Opstandelingen in Irak en Afghanistan zouden met een simpel softwarepakketje videobeelden van Predator-spionagevliegtuigen hebben kunnen bekijken. Zij zouden de controle over de onbemande vliegtuigjes echter niet hebben kunnen overnemen.
De Predator-spionagevliegtuigen worden door de Verenigde Staten onder andere ingezet in Irak, Afghanistan en Pakistan. Niet alleen worden daarmee live videobeelden opgenomen en doorgestuurd naar grondstations, ook zijn de Predators bewapend met Hellfire-raketten.
Inmiddels vormen de onbemande vliegtuigen een beproefd en belangrijk wapen in het Amerikaanse arsenaal. Het systeem blijkt echter kwetsbaar: de videofeeds, die via satellietverbindingen worden verstuurd, werden tot voor kort niet versleuteld en konden door tegenstanders worden bekeken, zo meldt The Wall Street Journal. Zo zouden Sjiitische strijders beelden hebben afgevangen met behulp van het Russische softwarepakket SkyGrabber. Ook in Afghanistan zou deze software worden gebruikt.

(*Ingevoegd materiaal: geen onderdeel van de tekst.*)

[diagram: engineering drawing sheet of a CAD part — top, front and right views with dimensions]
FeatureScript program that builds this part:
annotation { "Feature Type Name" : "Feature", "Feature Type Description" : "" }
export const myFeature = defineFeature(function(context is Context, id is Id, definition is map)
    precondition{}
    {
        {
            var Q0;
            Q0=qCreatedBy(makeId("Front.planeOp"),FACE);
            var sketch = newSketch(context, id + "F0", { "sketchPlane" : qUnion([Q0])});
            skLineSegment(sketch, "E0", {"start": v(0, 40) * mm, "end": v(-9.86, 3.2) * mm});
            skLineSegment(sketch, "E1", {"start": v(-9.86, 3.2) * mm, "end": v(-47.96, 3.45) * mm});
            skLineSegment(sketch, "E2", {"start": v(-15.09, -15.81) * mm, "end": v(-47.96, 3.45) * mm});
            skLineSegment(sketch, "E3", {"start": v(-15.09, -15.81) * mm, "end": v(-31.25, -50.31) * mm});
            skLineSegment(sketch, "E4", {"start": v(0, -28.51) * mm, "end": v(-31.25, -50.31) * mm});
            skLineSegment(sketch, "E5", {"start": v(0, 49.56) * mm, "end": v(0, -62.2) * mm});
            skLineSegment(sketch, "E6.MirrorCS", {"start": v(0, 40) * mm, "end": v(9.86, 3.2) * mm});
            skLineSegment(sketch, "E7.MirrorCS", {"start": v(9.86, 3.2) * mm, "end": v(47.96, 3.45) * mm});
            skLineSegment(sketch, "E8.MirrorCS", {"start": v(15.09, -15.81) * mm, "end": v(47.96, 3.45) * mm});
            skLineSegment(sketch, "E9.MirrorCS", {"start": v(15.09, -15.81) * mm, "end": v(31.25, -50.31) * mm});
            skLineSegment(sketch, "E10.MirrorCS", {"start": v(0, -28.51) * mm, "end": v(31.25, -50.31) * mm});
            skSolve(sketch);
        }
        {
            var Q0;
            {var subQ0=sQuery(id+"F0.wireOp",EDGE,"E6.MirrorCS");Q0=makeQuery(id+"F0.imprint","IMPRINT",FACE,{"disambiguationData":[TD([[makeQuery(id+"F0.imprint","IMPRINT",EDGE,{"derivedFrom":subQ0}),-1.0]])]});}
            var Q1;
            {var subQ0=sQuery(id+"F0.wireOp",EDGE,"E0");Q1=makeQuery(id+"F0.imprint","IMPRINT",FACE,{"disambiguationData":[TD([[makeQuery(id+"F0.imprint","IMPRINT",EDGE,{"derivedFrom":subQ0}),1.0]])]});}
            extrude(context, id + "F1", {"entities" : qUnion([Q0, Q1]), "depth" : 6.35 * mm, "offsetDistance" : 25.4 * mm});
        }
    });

Het 26 dollar kostende SkyGrabber werd oorspronkelijk ontwikkeld om televisiebeelden en internetfeeds van satellieten te plukken, maar handige hobbyisten kunnen met de tool ook andere soorten datastreams opvangen. De software zou, samen met Predator-beelden, op diverse in Irak in beslag genomen laptops zijn aangetroffen. Er zou overigens geen bewijs zijn gevonden dat opstandelingen mogelijkheden hebben om de besturing van Predator-vliegtuigen over te nemen of dat zij de signalen kunnen storen.
Na de ontdekking zou het Amerikaanse leger zijn overgestapt op complete versleuteling van de videofeeds. In het oorspronkelijke ontwerp van de Predator-videosoftware zou encryptie achterwege zijn gelaten, omdat het te veel vertraging zou opleveren bij het doorsturen van live-beelden.